For model-free analyses, we compared choice behavior across the three groups in each phase (learning, transfer, explicit) using generalized linear mixed-effects models (fitglme in MATLAB). These models included fixed-effects predictors for group, trial number, and ΔEV (learning only), and random intercepts and slopes per participant. We employed F-tests (marginal tests) to assess the significance of fixed-effects coefficients, and followed-up with pairwise t-tests. Model-based analyses involved model comparison using Akaike Information Criterion (AIC) to evaluate the evidence supporting RANGE-adapted vs. ABSOLUTE value representations (with participants classified as better fit by one or the other model based on ΔAIC). We also report results using Bayesian Information Criterion (BIC), which penalizes models with more parameters more strictly. Complementary analyses examined continuous associations with days since last use and clinical indicators of opioid abstinence (i.e., craving and withdrawal). Lastly, control analyses assessed the influence of clinical/sociodemographic variables that differed between groups (Table 1), use of other substances, and task setting (remote/in-person), as well as alternative explanations of the data by considering other models and behavior in the control (explicit phase) task.

Results

Choice behavior.

During the learning phase (Fig. 3), all three groups successfully acquired the cue-reward associations. Controls and ≥90-day abstinent OUD participants had similar performance in the NARROW (ΔEV=0.5) and WIDE (ΔEV=5) contexts, supporting range adaptation (Fig. 2 and Figs. S1-2 for direct comparison to Bavard et al. Exp. 7). However, those with recent use (<90-day abstinent group) demonstrated reduced performance in the NARROW context, indicative of absolute-value encoding instead. The generalized mixed-effects model examining trial-by-trial correct choices showed accuracy increased with trial number (F1,11628=14.17, P=0.0002) and differed overall across groups (F2,11628=4.25, P=0.01). Crucially, there were significant interaction effects for group × context (F2,11628=6.09, P=0.002) and trial number × group × context (F2,11628=3.32, P=0.04; all other main or interaction effects, P>0.17, one influential outlier censored, >4 SDs from group mean). Follow-up t-tests showed that accuracy was selectively lower in the NARROW context compared to the WIDE context in those with recent use (t33=−2.53, P=0.02, d=0.43), did not differ in controls (t43=0.75, P=0.46, d=0.11), and favored the reverse (even better learning in the NARROW context) in ≥90-day abstinent participants (t18=−2.42, P=0.03, d=0.56; Fig. 3). Accuracy was also lower in the NARROW context in those with recent use compared to ≥90-day abstinent participants (t51=−2.36, P=0.02, d=0.70; WIDE: P=0.93). Neither OUD subgroup differed from controls in either the NARROW or WIDE context (t<∣1.35∣, P>0.18).

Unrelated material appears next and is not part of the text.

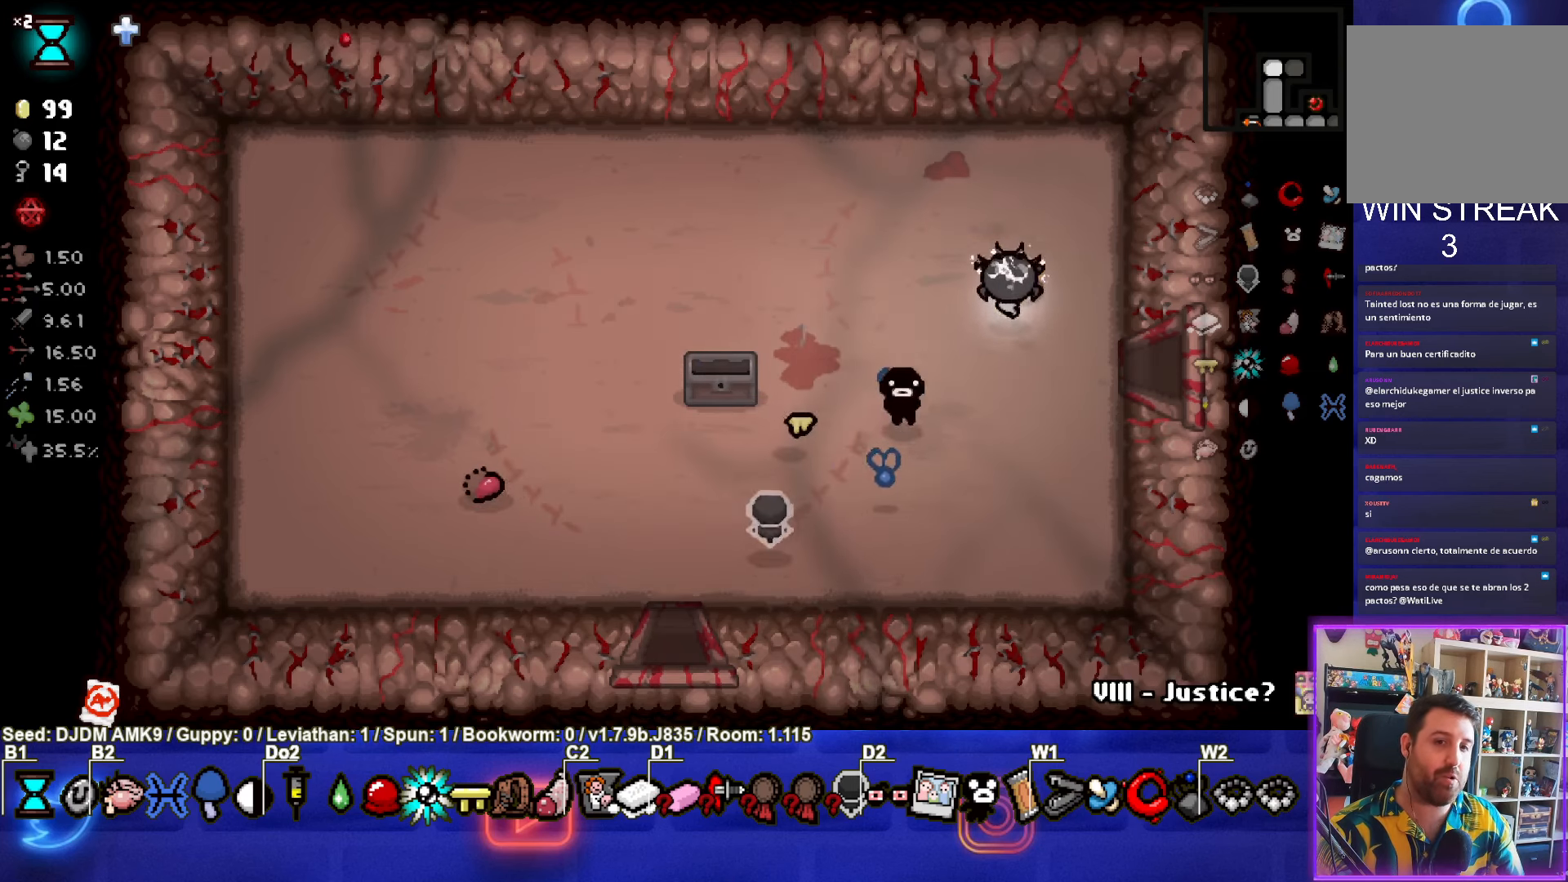
{"buttons": [], "left_stick": "down", "events": [[33, "left_stick", "up-left"], [183, "left_stick", "down-left"], [366, "left_stick", "down"]]}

Fig. 3. Choice behavior during the learning phase.

Fig. 3.

(A-C) Trial-by-trial and (D-F, left) average performance (% choice accuracy, possible range: 0 to 100) in the learning phase for each reward context, NARROW and WIDE. (D-F, right) Difference in average performance between the WIDE and NARROW contexts (ΔPerformance; possible range: −100 to 100). (A, D) Data for n=34 OUD participants abstinent from opioids for <90 days, (B, E) n=20 OUD participants abstinent from opioids ≥90 days, and (C, F) n=44 healthy community controls. Dots represent individual participant data and shaded areas represent group density with box plots for 95% CI and error bars for ± SE. (D-F, left) The dotted line is chance level (50%). (D-F, right) The solid line is null performance difference between the WIDE and NARROW contexts. One influential outlier (>4 SDs) out of range in panel E, right (applying a >3 SDs outlier threshold led to similar overall results). *P<0.05.

Also supporting range adaptation, controls and ≥90-day abstinent OUD participants, but not those with recent use, made systematic errors during the transfer phase when ΔEV=1.75 (Fig. 4). As expected, given no feedback was provided to facilitate new learning, choice accuracies remained relatively constant with trial number (F1,2934=2.52, P=0.11) and differed overall across groups, albeit only at trend-level (F2,2934=2.70, P=0.067; trial number × group, P=0.13). Planned t-tests showed that accuracy was below chance-level in controls (t43=−2.31, P=0.03, d=0.35) and in ≥90-day abstinent participants (t19=−2.97, P=0.008, d=0.66) but did not differ from chance in those with recent use (t33=−0.65, P=0.52, d=0.11). Accuracy also tended to be lower in ≥90-day abstinent participants compared to those with recent use (t52=1.75, P=0.087, d=0.50). Neither OUD subgroup differed significantly from controls (t<∣1.06∣, P>0.29). For comparison, we also plot the data in Fig. 4 when ΔEV=7.25 where systematic choice errors are not expected or observed (see Fig. S3 for data across all transfer pairs). Planned t-tests indicated that all three groups performed at or above chance level when ΔEV=7.25 (t97=3.48, P=7.63×10−4; group effect: F1,95=1.92, P=0.15).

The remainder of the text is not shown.